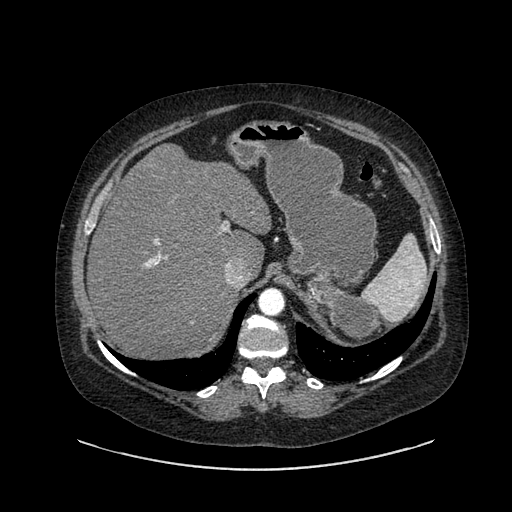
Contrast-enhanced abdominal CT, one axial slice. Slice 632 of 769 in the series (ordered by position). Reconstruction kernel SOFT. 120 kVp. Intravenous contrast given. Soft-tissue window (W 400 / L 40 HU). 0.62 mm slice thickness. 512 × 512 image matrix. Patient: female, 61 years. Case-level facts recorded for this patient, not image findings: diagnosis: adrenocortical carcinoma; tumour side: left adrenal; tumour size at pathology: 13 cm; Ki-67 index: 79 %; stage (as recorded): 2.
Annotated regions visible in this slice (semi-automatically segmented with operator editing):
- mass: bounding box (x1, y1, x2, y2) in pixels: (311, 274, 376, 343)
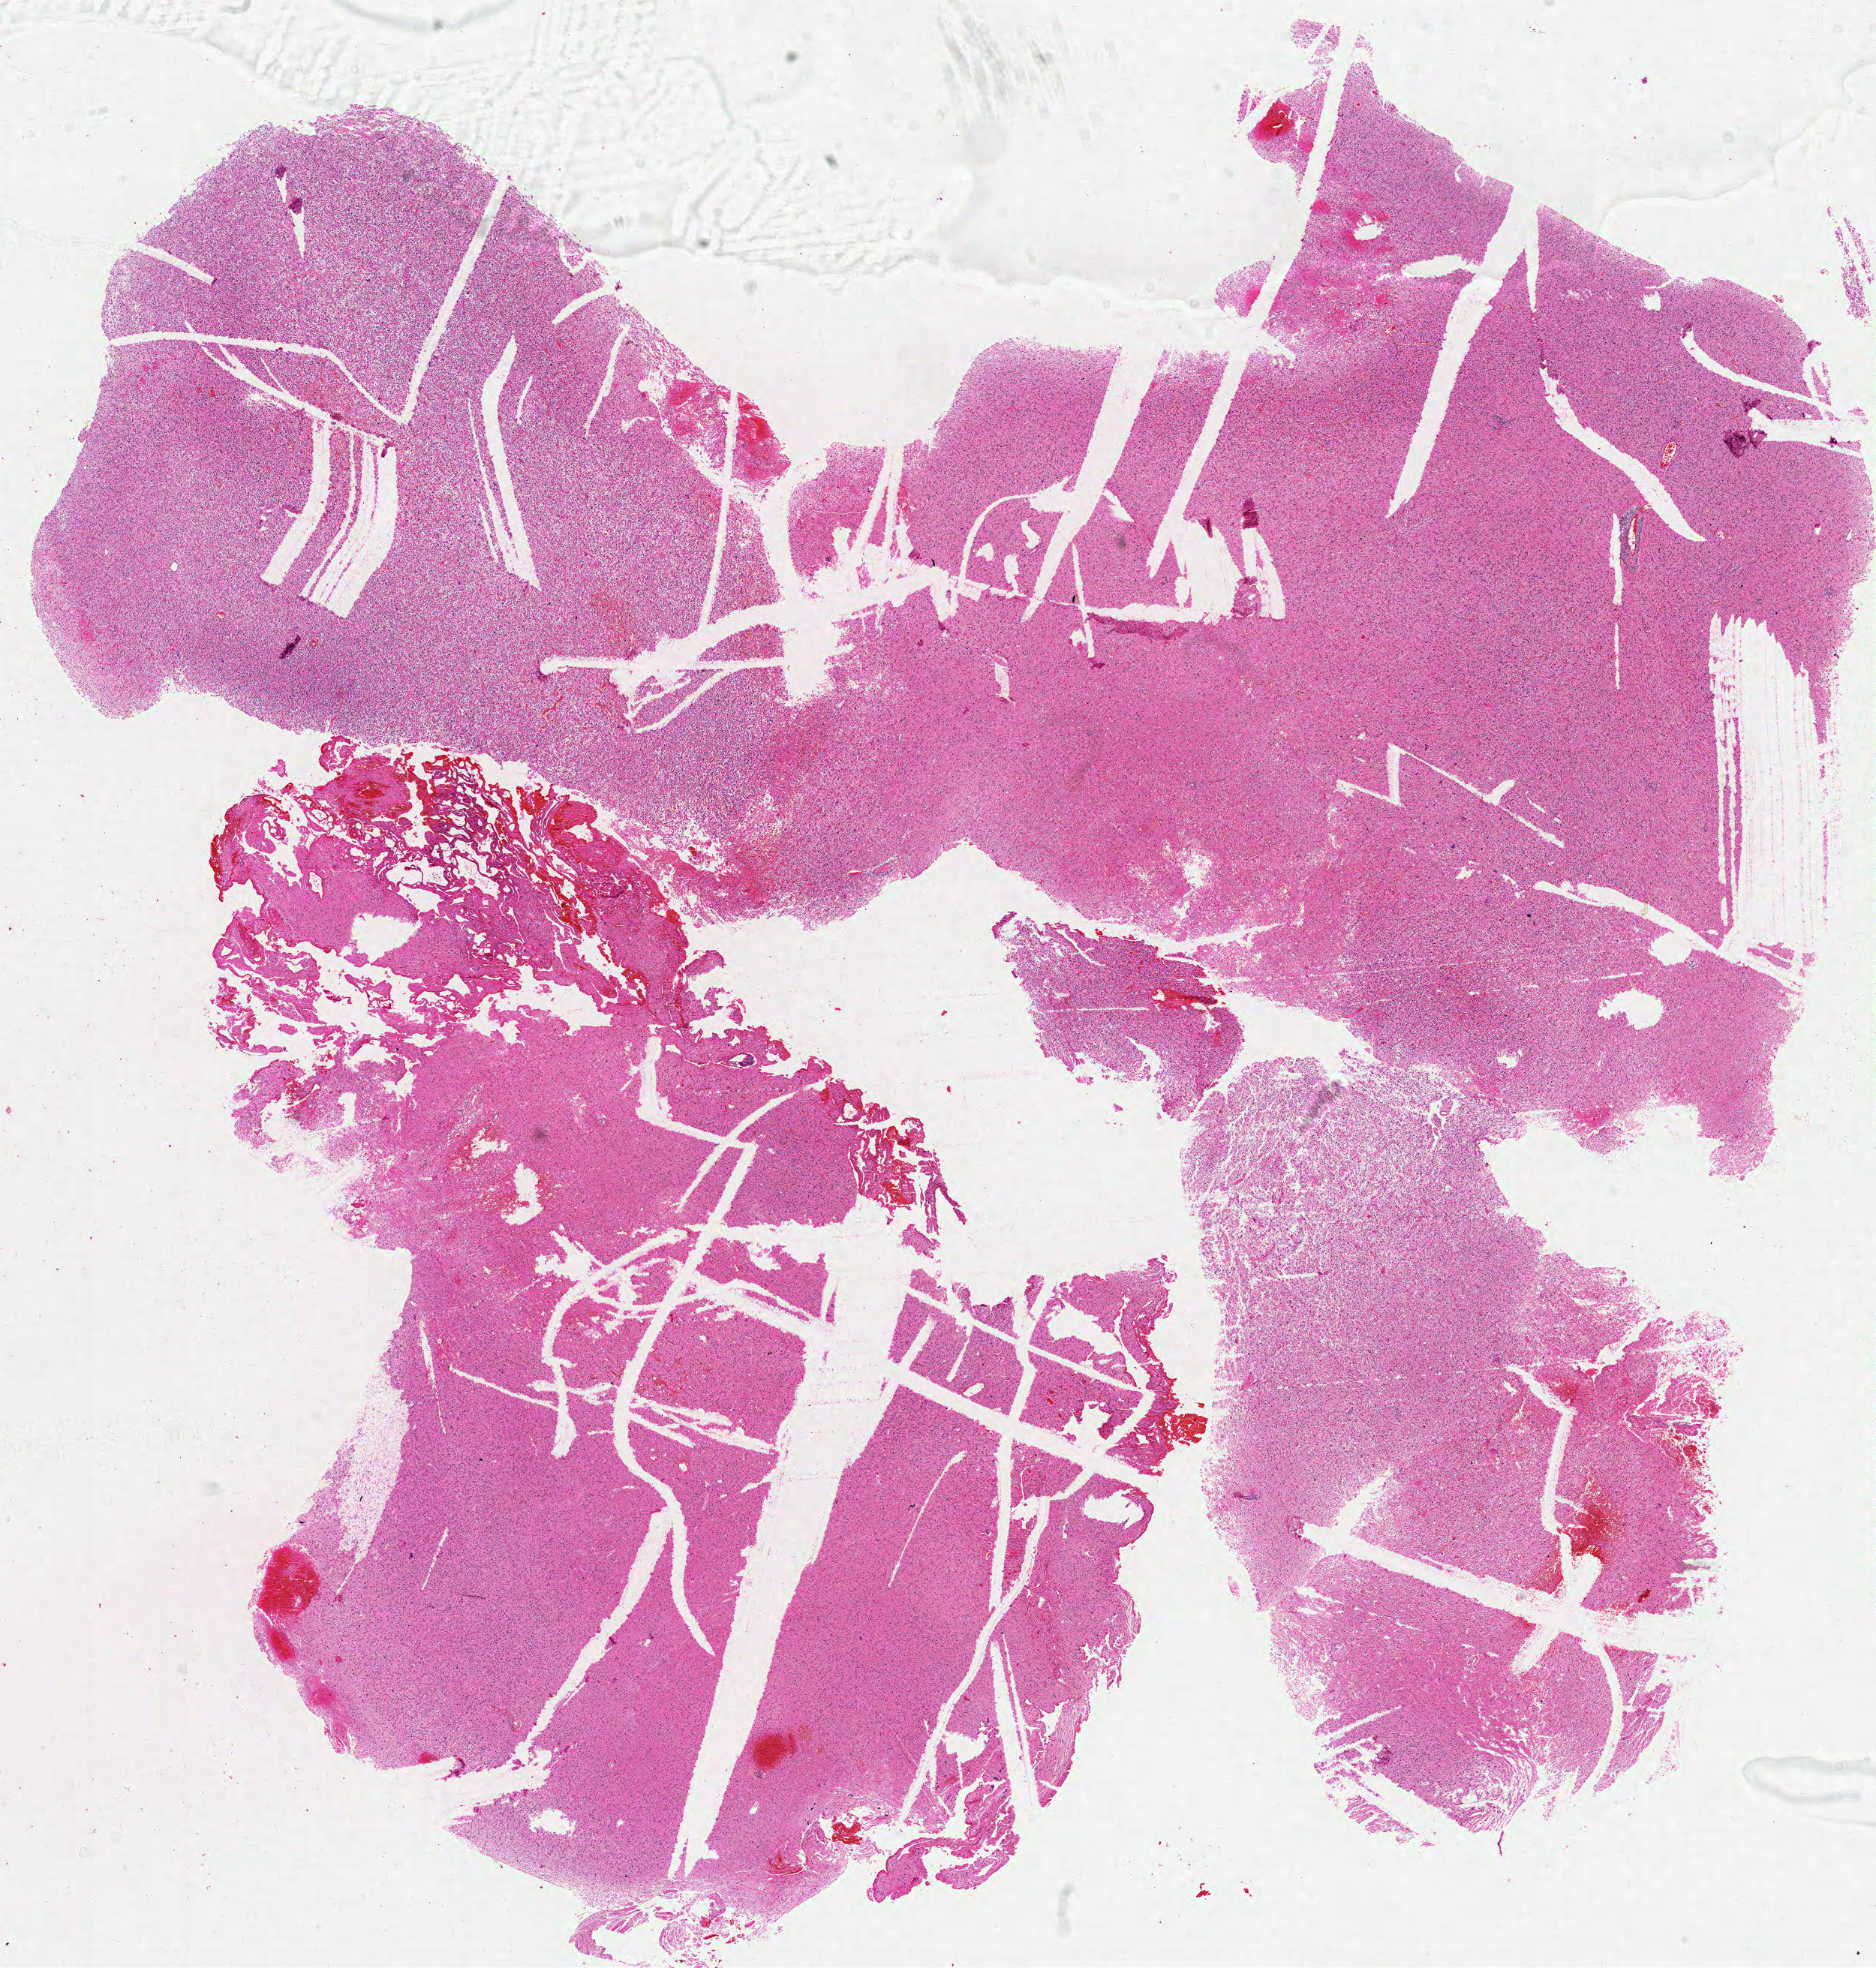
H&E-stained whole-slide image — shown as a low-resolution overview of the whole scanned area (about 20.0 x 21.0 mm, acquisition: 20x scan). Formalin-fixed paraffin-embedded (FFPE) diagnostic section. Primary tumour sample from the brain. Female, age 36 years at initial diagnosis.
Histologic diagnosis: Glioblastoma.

:::

• [PROBLEM TO SOLVE] Starting at the line that contains "- mass: bounding", extract each line through the last line of the material exactly as written, and include no pictures.

• [REPLY]
- mass: bounding box (x1, y1, x2, y2) in pixels: (311, 274, 376, 343)
H&E-stained whole-slide image — shown as a low-resolution overview of the whole scanned area (about 20.0 x 21.0 mm, acquisition: 20x scan). Formalin-fixed paraffin-embedded (FFPE) diagnostic section. Primary tumour sample from the brain. Female, age 36 years at initial diagnosis.
Histologic diagnosis: Glioblastoma.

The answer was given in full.